Cerco di calmare il desiderio che mi assale, fingo di frugare nella sacca da viaggio, la mia voce si fa brusca. “Non è niente di grave, ti rimarrà solo una lieve cicatrice”.
La giovane si lascia sfuggire una mezza risata sarcastica.
“Presto dove andremo il mio corpo non esisterà più, niente di noi esisterà”
Quel tono scoraggiato mi colpisce. Alzo gli occhi e la osservo.
Isabelle percepisce la domanda inespressa nel mio sguardo.
“Beh è così che finirà!”
Rimango sgomento da quell’atto di ribellione. Dovrebbe essere contenta, noi diventeremo la chiave, quello è sempre stato il loro destino.
“Come puoi parlare così, questa è la nostra vita, il nostro fato” Chiedo in un sussurrò.
Isabelle mi guarda, si morde il labbro, indecisa se parlare, esprimere il rancore, la lotta che si porta dentro.

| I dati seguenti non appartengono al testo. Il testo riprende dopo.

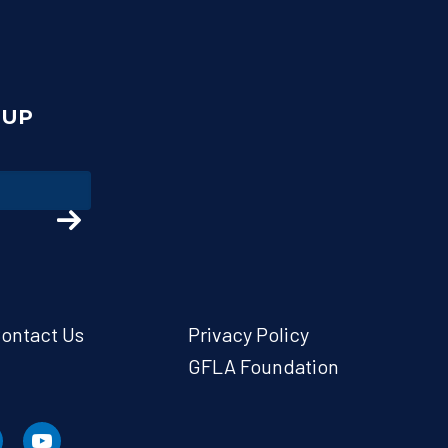
NUP
ontact Us
Privacy Policy
GFLA Foundation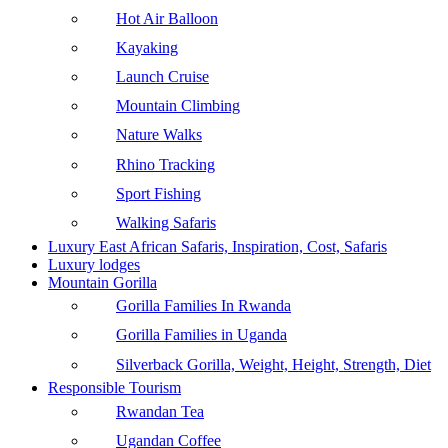
Hot Air Balloon
Kayaking
Launch Cruise
Mountain Climbing
Nature Walks
Rhino Tracking
Sport Fishing
Walking Safaris
Luxury East African Safaris, Inspiration, Cost, Safaris
Luxury lodges
Mountain Gorilla
Gorilla Families In Rwanda
Gorilla Families in Uganda
Silverback Gorilla, Weight, Height, Strength, Diet
Responsible Tourism
Rwandan Tea
Ugandan Coffee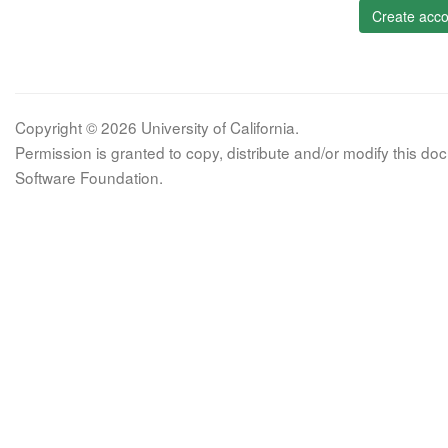
Create acco
Copyright © 2026 University of California.
Permission is granted to copy, distribute and/or modify this 
Software Foundation.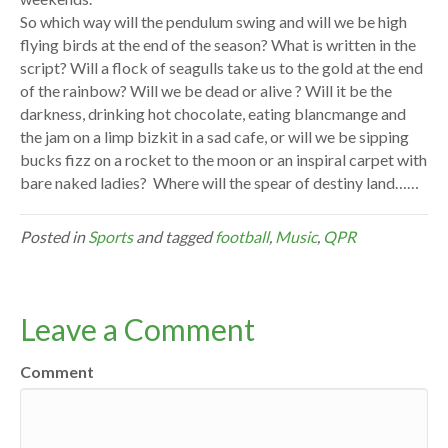
So which way will the pendulum swing and will we be high
flying birds at the end of the season? What is written in the
script? Will a flock of seagulls take us to the gold at the end
of the rainbow? Will we be dead or alive ? Will it be the
darkness, drinking hot chocolate, eating blancmange and
the jam on a limp bizkit in a sad cafe, or will we be sipping
bucks fizz on a rocket to the moon or an inspiral carpet with
bare naked ladies? Where will the spear of destiny land……
Posted in
Sports
and tagged
football
,
Music
,
QPR
Leave a Comment
Comment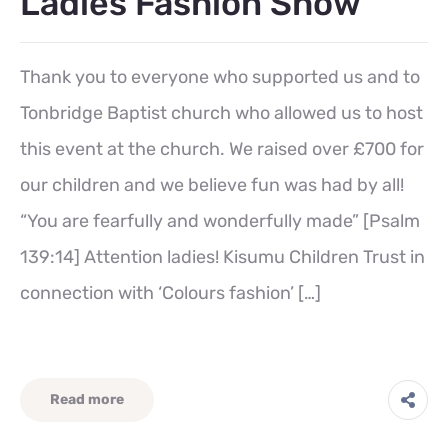
Ladies Fashion Show
Thank you to everyone who supported us and to
Tonbridge Baptist church who allowed us to host
this event at the church. We raised over £700 for
our children and we believe fun was had by all!
“You are fearfully and wonderfully made” [Psalm
139:14] Attention ladies! Kisumu Children Trust in
connection with ‘Colours fashion’ […]
Read more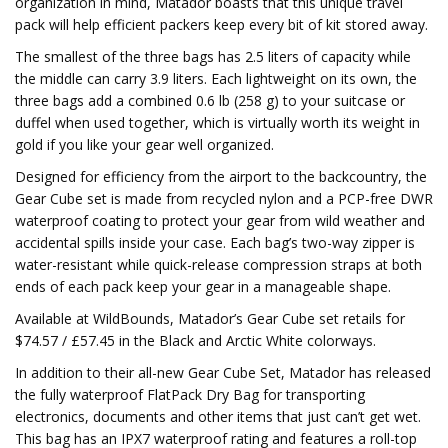
organization in mind, Matador boasts that this unique travel
pack will help efficient packers keep every bit of kit stored away.
The smallest of the three bags has 2.5 liters of capacity while
the middle can carry 3.9 liters. Each lightweight on its own, the
three bags add a combined 0.6 lb (258 g) to your suitcase or
duffel when used together, which is virtually worth its weight in
gold if you like your gear well organized.
Designed for efficiency from the airport to the backcountry, the
Gear Cube set is made from recycled nylon and a PCP-free DWR
waterproof coating to protect your gear from wild weather and
accidental spills inside your case. Each bag’s two-way zipper is
water-resistant while quick-release compression straps at both
ends of each pack keep your gear in a manageable shape.
Available at WildBounds, Matador’s Gear Cube set retails for
$74.57 / £57.45 in the Black and Arctic White colorways.
In addition to their all-new Gear Cube Set, Matador has released
the fully waterproof FlatPack Dry Bag for transporting
electronics, documents and other items that just can’t get wet.
This bag has an IPX7 waterproof rating and features a roll-top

“Hai mai desiderato altro nella vita Sebastian” chiede quindi.
Non capisco la domanda, il nostro destino è stato scritto millenni prima della nostra nascita. Ogni cosa è stata fatta per raggiungere Morte, l’ultimo sacrificio. 
La sua sembra una domanda insensata, non so cosa rispondere.
Il mio animo preferisce scappare.
“Siamo entrambi stanchi, è meglio dormire” ribatto brusco.
Cerco un luogo dove coricarmi, le volto la schiena.
 Chiudo gli occhi tenendola fuori, ma la mia mente viaggia verso ribellioni lontane, quando ho desiderato qualcosa di diverso da quello che il dovere ha imposto sul mio cammino.
Sento il sospiro di Isabella, i suoi occhi puntati sulla mia schiena. 
Non voglio rispondere a quella muta chiamata.